### DATA FOR ANALYSIS
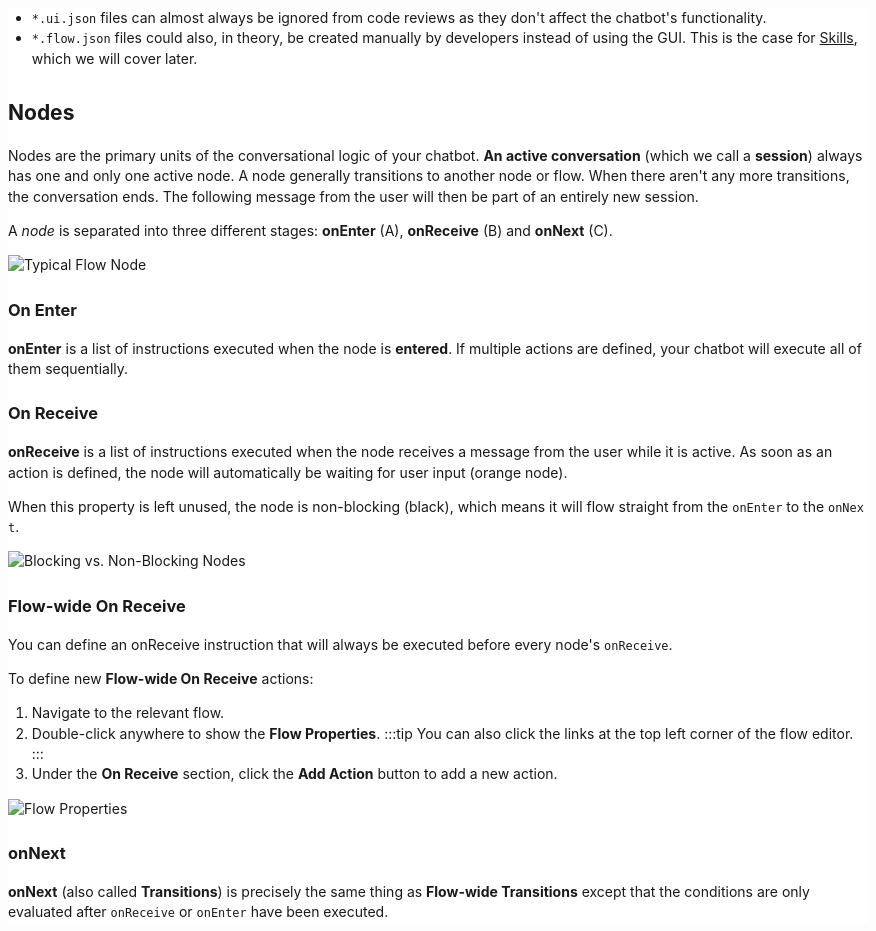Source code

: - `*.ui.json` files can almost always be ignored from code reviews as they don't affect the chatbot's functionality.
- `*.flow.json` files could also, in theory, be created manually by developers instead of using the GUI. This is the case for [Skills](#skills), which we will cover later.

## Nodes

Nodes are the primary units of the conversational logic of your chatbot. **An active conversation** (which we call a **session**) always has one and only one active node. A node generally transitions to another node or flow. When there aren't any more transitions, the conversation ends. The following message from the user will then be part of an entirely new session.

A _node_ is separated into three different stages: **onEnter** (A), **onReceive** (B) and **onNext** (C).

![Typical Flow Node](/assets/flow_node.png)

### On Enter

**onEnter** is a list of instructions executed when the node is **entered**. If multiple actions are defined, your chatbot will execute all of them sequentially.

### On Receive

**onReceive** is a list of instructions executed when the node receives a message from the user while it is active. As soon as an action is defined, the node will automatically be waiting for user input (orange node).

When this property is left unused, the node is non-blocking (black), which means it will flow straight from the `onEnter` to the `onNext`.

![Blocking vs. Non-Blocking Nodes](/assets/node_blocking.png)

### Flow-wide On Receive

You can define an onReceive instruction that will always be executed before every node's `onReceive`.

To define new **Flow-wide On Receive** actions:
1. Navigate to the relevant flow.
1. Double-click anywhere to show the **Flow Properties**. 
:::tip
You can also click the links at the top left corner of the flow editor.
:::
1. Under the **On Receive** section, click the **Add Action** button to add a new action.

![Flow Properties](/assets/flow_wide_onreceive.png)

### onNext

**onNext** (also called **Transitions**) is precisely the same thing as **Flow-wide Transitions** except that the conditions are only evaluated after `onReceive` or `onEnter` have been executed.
######
### DATA FOR ANALYSIS
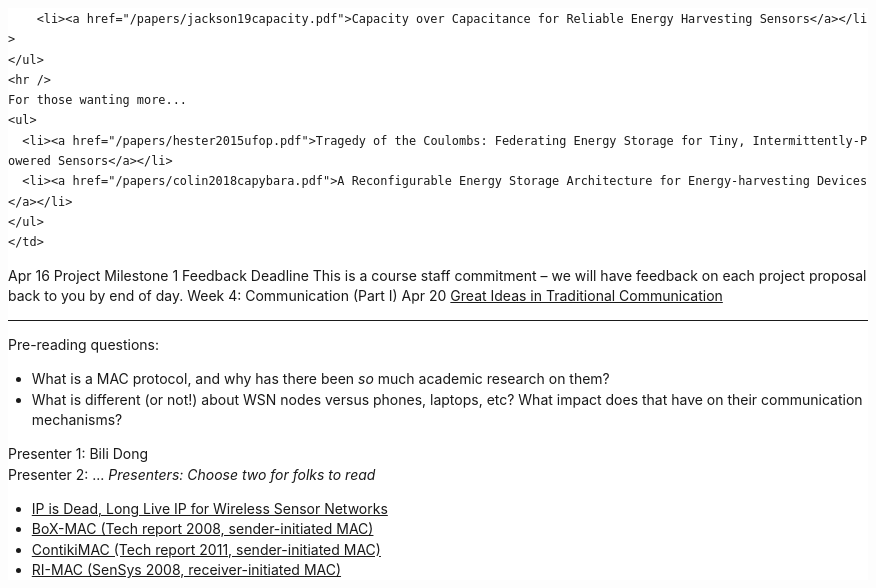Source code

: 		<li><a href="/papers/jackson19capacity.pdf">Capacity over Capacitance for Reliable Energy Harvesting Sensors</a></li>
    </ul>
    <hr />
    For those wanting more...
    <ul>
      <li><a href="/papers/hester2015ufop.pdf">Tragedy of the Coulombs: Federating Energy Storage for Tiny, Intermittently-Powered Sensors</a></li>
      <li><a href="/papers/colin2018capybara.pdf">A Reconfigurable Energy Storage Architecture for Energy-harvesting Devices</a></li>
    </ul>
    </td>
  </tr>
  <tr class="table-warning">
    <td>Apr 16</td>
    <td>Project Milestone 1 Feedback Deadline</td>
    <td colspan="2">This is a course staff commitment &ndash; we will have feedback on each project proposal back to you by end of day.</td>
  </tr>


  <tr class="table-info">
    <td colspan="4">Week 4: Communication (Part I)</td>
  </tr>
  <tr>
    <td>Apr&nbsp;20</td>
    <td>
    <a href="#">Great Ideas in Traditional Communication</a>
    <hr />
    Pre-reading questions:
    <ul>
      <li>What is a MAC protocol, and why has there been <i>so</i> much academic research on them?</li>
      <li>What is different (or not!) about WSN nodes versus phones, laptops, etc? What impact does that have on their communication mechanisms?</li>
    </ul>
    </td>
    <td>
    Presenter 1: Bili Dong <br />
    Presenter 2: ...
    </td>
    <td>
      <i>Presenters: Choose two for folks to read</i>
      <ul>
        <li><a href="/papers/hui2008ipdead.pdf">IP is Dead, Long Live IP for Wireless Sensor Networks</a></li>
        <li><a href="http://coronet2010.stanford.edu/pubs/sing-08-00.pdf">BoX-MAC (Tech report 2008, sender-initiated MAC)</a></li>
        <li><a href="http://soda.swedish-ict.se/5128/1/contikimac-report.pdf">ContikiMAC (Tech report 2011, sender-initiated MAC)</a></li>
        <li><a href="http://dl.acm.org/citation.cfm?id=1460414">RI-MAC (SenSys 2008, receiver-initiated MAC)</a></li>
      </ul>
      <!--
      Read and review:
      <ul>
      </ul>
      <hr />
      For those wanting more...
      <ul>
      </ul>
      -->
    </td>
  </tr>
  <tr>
######
REQUIRED ACTION: Swap "precisely" for "exactly" in the rows between the line holding "To define new" and the line holding "have been executed.", inclusive, leaving everything else unchanged. Return only those lines.

RESPONSE:
To define new **Flow-wide On Receive** actions:
1. Navigate to the relevant flow.
1. Double-click anywhere to show the **Flow Properties**. 
:::tip
You can also click the links at the top left corner of the flow editor.
:::
1. Under the **On Receive** section, click the **Add Action** button to add a new action.

![Flow Properties](/assets/flow_wide_onreceive.png)

### onNext

**onNext** (also called **Transitions**) is exactly the same thing as **Flow-wide Transitions** except that the conditions are only evaluated after `onReceive` or `onEnter` have been executed.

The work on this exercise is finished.